EXERCISE A: According to the text about the change of leadership at Saudi Arabia's central bank, how much has the monetary authority extended to local banks?
EXERCISE B: Carry the text about the change of leadership at Saudi Arabia's central bank forward, starting after its final paragraph.

TEXT SECTION:
- - - -

Ahmed Alkholifey was removed from his position heading the monetary authority. He is being replaced by Fahad Al-Mubarak, who was central bank governor from 2011 to 2016. The reason for the change wasn’t provided.
Al-Mubarak had most recently been a minister of state and served as the kingdom’s sherpa during its presidency last year of meetings of the Group of 20 industrialised economies. He was also previously chairman of Morgan Stanley’s Saudi Arabia unit. Alkholifey was simultaneously appointed an adviser to the royal court.
The central bank and the sovereign fund are set to play an increasingly important role in powering the domestic recovery as the government looks to boost an economy hit by the twin shocks of the coronavirus pandemic and low oil prices. The central bank’s mandate was recently expanded to include supporting economic growth, while the crown prince has said the wealth fund would invest $40 billion a year domestically.
“As the governor of a central bank with a pegged currency, the role isn’t the classic one of setting interest rates. The importance of the post is in being the custodian of the country’s foreign exchange reserves,” said Ziad Daoud, chief emerging-markets economist, with Bloomberg.
Saudi Arabia pegs its currency to the dollar and tends to move in lockstep with the US Federal Reserve. The change in leadership is unlikely to affect the central bank’s policy, with most levers of decision making in the kingdom controlled by Crown Prince Mohammed Bin Salman.
Saudi Arabia’s central bank has already been one of the key vehicles for providing stimulus to the economy as the coronavirus pandemic and low oil prices hobble the private sector. The monetary authority has extended over SAR100bn ($27bn) to local banks in liquidity injections and to cover the costs of loan deferrals for small businesses hit by the pandemic.

- - - -

Saved entries:
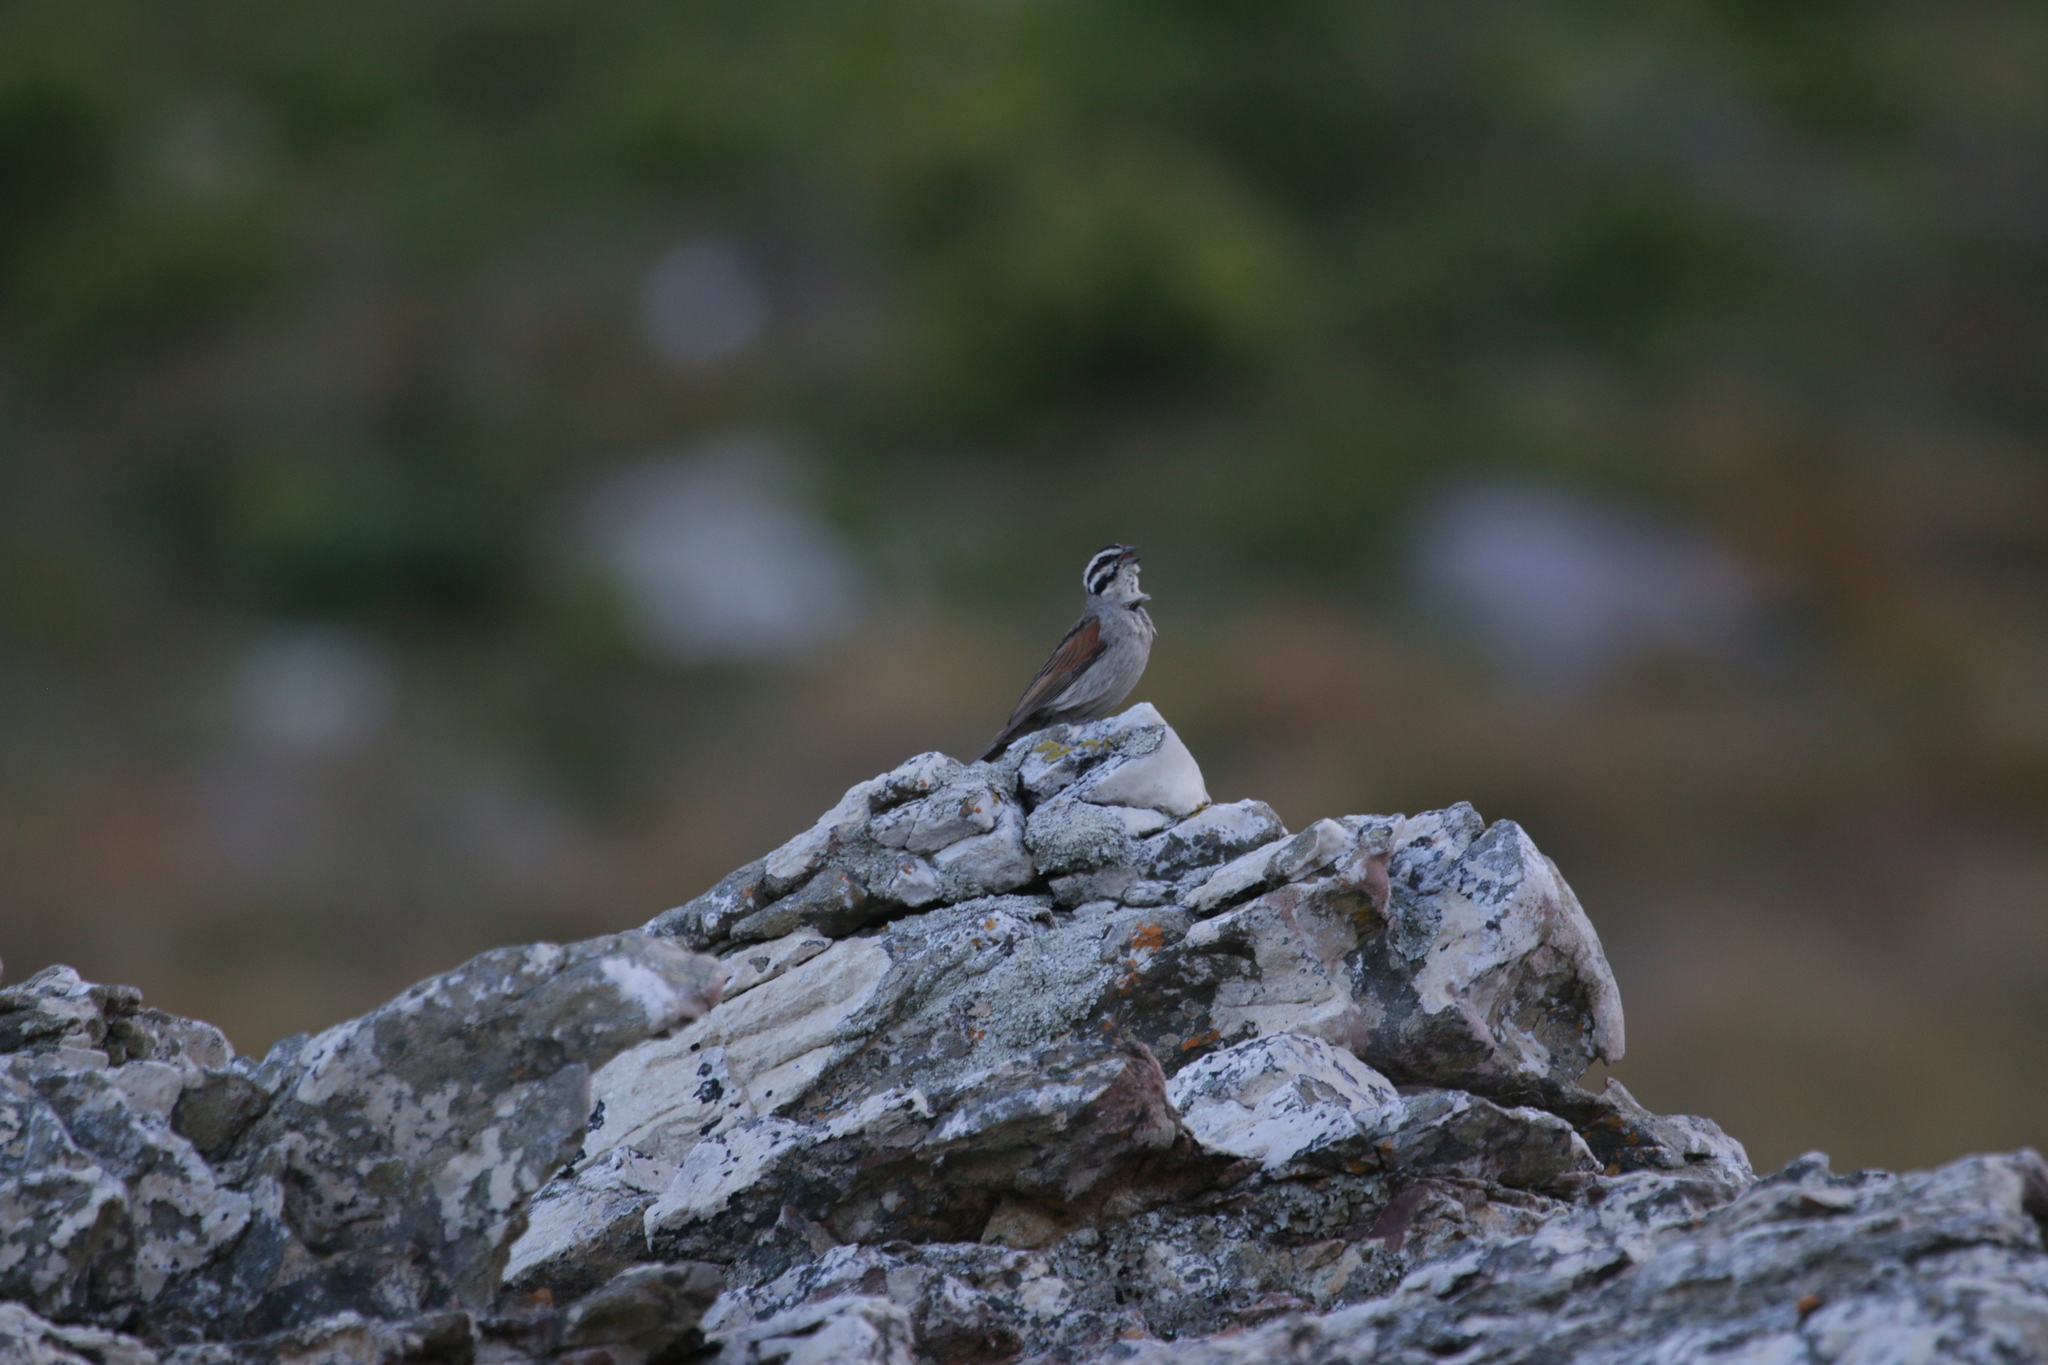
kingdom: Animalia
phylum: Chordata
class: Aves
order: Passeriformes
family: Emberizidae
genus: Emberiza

- - - -

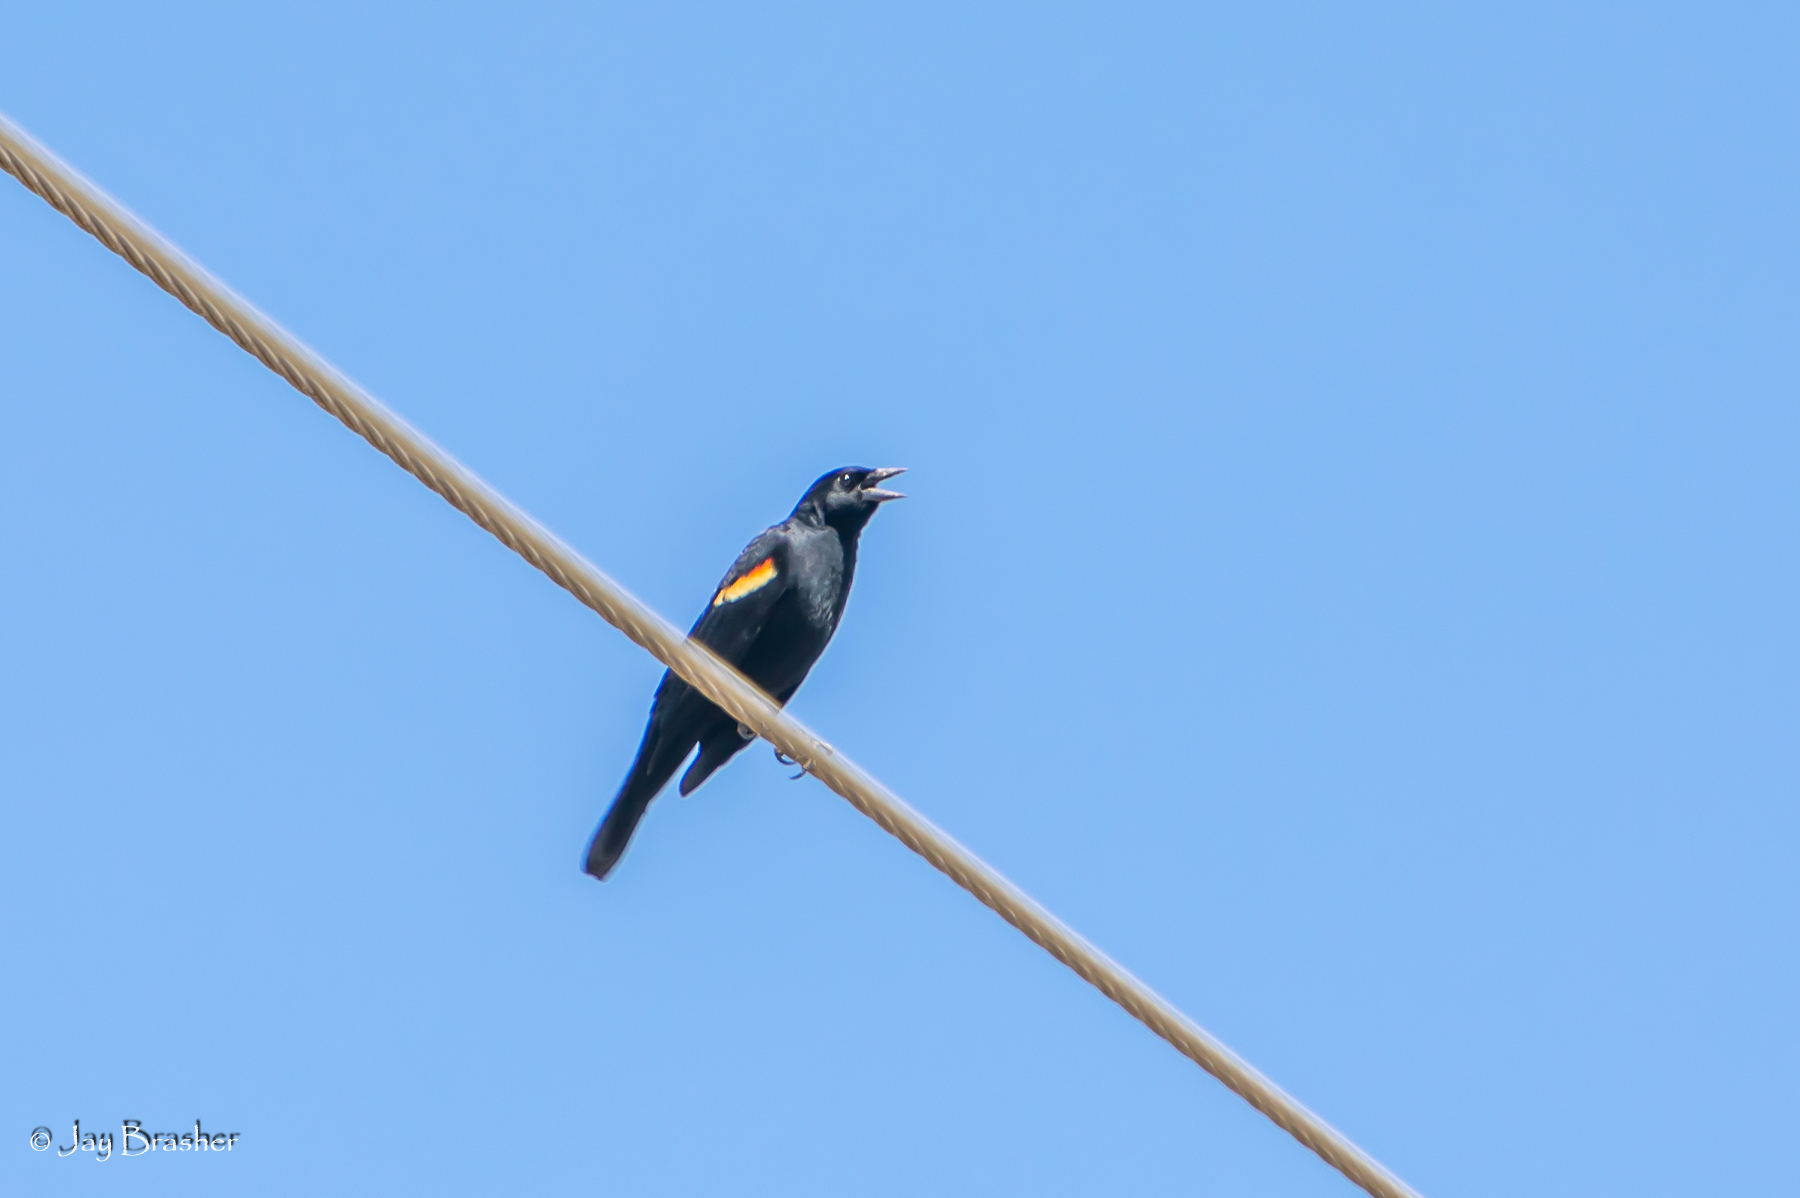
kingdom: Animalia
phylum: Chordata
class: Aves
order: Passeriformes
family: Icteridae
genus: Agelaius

- - - -

ANSWER A: Over SAR100bn ($27bn).

ANSWER B:
Lead role
The central bank also controls the kingdom’s reserves, which are among the largest in the world at SAR1.7 trillion ($453bn). But its historic role as manager of the country’s savings is being eclipsed by the Public Investment Fund, Saudi Arabia’s $400bn sovereign wealth fund chaired by the crown prince.
The PIF, as the fund is known, received a $40bn transfer from the central bank in March for new investments as it looked to capitalize on a slump in global markets caused by the onset of the coronavirus pandemic. It later disclosed it had spent about $10bn buying stakes in blue-chip Western firms, which it sold a few months later as markets recovered.
In a separate announcement on Sunday, Prince Mohammed said that the sovereign wealth fund aims manage SAR4tr ($1.1tr) by 2025, making it one of the biggest government controlled investors in the world.
If the PIF reaches that goal, it would eclipse the current size of China Investment Corp. and be a similar size to Norway’s giant sovereign fund.
Since unveiling plans in 2016 to transform the fund into one of the cornerstones of a program to reshape the Saudi economy, it’s already more than tripled in size.
Under the leadership of Yasir Al-Rumayyan, a close adviser to the crown prince, the fund has shifted investment priorities from holdings in state-owned companies to building up stakes in Uber Technologies Inc. and Jio Platforms Ltd., the digital services business controlled by Indian billionaire Mukesh Ambani.
The PIF rejigged some of its top leadership positions last month as it prepared to play a greater role in the local economy.
Investment showcase
The wealth fund will host its annual investor conference within days, with the global pandemic making most of the proceedings virtual. Since its launch in 2017, the Future Investment Initiative has played host to hundreds of corporate titans including JPMorgan Chase and Co.’s Jamie Dimon and Softbank’s Masayoshi Son. The event has helped establish the fund’s reputation as a major source of international investment.
Over the next five years, the PIF’s strategy looks set to shift homeward. Prince Mohammed reiterated a pledge that the fund would pump SAR150bn ($40bn) or more into the local economy each year, and added that it would create 1.8 million jobs directly and indirectly by 2025 - a nod to the anxiety surrounding the 15 percent unemployment rate among Saudi citizens.